• **Exercise prompt**:
Find the lines below that contain the word "building" and count them. Only the number should be given.

Segment Start: Given information

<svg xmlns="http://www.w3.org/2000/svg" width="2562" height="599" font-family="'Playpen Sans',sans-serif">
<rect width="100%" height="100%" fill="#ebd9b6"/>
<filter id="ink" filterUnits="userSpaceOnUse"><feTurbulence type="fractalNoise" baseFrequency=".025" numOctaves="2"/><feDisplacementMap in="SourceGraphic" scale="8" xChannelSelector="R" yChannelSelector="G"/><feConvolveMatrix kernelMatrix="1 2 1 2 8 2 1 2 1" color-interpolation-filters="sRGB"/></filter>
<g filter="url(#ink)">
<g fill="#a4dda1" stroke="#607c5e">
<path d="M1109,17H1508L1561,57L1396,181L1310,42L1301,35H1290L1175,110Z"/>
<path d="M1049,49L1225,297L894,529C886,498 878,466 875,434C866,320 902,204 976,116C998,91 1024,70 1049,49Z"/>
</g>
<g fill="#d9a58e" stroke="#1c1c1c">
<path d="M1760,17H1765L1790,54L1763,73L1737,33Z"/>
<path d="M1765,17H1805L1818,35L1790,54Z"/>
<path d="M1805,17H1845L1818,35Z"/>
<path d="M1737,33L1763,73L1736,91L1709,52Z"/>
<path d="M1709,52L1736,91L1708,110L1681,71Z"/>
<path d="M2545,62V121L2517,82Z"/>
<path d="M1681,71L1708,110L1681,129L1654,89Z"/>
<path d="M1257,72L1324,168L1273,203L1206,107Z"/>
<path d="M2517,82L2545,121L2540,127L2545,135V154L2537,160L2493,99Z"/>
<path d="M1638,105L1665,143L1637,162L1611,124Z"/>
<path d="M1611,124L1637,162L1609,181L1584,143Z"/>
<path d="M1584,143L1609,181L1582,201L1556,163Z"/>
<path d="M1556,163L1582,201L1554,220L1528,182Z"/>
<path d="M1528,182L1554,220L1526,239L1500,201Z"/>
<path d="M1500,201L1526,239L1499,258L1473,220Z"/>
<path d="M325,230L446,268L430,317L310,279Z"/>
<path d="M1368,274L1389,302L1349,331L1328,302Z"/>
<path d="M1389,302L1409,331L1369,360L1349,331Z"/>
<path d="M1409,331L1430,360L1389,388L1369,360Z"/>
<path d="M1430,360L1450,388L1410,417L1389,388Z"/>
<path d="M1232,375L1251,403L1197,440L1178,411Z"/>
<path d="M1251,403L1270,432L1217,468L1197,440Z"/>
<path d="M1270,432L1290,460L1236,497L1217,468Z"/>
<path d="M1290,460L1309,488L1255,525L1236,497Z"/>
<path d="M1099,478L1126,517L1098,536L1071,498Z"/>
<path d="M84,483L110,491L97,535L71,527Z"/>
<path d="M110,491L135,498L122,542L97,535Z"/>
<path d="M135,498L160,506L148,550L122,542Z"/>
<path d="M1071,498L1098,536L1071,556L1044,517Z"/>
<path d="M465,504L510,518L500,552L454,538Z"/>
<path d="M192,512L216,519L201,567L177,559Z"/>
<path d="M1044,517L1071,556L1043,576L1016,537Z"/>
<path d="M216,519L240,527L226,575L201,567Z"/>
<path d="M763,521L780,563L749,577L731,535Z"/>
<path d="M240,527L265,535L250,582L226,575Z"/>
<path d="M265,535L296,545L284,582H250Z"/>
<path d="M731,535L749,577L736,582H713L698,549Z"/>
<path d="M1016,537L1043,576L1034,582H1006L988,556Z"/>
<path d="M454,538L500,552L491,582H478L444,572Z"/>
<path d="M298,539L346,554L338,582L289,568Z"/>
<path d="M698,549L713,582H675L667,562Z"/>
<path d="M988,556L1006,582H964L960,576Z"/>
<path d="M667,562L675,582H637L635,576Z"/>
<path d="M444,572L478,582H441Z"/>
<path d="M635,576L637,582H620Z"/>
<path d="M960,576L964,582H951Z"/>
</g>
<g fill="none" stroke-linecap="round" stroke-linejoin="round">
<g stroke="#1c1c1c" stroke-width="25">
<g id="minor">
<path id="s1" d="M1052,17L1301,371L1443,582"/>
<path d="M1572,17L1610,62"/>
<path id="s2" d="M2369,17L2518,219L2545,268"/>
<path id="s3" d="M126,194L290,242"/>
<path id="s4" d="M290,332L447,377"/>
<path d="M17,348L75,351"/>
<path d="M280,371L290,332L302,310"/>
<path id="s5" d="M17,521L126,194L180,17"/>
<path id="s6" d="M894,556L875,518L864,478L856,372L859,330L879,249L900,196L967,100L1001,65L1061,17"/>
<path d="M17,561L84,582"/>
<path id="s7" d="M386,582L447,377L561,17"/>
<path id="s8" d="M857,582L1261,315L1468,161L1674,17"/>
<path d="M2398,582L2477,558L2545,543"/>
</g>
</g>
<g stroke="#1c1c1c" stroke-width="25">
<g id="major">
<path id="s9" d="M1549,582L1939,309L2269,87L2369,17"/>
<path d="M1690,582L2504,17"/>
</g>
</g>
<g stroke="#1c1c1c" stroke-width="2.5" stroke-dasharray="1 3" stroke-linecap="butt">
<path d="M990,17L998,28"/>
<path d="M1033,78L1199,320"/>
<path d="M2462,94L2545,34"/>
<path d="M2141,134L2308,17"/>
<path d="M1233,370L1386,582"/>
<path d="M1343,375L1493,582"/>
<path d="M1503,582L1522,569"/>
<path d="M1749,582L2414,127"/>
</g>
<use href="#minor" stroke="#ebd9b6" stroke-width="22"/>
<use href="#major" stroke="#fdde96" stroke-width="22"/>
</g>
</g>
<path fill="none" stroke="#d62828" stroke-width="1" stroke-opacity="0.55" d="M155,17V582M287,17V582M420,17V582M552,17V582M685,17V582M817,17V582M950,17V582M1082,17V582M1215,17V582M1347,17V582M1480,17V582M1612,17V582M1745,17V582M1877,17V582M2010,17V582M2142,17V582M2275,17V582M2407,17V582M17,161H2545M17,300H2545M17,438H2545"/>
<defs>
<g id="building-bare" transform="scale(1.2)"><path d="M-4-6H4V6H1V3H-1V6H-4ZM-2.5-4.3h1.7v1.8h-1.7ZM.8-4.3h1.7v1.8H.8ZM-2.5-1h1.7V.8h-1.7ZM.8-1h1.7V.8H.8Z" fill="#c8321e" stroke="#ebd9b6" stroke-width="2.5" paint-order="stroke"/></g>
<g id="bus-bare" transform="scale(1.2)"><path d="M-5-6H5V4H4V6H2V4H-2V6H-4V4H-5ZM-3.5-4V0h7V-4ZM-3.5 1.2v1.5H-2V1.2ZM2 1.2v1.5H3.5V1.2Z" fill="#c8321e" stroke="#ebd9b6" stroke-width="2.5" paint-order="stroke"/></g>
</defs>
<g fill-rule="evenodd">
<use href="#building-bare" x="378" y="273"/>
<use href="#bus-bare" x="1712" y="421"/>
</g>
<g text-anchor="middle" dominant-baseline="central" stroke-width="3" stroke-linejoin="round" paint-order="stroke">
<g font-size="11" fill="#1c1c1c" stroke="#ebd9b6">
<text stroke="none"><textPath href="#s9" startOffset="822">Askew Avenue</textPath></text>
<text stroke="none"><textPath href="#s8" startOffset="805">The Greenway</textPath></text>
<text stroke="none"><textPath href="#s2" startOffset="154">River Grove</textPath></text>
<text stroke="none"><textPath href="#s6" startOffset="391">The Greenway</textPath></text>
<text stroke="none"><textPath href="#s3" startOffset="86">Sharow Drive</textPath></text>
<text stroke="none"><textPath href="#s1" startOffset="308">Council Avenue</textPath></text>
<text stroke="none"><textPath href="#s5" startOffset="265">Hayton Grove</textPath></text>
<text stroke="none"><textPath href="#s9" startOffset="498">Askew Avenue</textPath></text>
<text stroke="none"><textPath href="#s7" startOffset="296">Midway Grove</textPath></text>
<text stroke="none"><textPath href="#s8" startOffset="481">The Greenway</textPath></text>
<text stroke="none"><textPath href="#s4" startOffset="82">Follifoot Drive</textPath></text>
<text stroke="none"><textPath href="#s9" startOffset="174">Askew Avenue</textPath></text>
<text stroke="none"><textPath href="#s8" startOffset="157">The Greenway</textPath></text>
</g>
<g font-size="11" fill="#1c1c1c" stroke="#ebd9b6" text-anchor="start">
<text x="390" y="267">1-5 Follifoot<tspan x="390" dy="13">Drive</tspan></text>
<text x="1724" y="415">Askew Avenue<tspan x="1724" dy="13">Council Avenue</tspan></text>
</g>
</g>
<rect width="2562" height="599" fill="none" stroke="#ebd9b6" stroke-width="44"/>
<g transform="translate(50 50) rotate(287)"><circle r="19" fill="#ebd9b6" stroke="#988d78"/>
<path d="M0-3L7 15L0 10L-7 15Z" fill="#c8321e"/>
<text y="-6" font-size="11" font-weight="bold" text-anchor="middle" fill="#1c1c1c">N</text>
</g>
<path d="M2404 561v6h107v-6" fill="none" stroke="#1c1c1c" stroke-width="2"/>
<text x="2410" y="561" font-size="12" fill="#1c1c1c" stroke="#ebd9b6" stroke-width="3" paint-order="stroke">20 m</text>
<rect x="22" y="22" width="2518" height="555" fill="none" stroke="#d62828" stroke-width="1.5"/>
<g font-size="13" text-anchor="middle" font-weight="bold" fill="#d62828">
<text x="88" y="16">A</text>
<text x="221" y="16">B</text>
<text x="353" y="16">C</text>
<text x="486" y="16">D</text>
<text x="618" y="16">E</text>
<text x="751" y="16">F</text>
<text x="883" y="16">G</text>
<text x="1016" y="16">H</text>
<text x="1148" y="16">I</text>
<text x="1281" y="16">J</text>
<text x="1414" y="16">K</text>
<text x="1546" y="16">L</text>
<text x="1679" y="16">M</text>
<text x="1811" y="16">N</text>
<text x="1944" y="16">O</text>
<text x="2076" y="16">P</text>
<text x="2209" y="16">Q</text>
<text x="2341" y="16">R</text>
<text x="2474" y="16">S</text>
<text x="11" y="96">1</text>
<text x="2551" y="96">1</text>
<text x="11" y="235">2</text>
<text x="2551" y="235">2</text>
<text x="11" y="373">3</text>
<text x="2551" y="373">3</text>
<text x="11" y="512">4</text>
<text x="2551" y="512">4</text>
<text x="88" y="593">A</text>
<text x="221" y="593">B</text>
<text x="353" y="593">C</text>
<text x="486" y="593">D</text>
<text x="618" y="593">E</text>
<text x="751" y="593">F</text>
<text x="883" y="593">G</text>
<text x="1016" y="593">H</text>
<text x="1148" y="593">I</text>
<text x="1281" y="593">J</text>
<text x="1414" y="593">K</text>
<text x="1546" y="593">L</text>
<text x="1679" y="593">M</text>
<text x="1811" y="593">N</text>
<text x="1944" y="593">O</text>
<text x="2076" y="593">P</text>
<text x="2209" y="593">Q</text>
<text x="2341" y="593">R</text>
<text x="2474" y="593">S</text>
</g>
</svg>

Segment End: Given information

• **Task output**:
2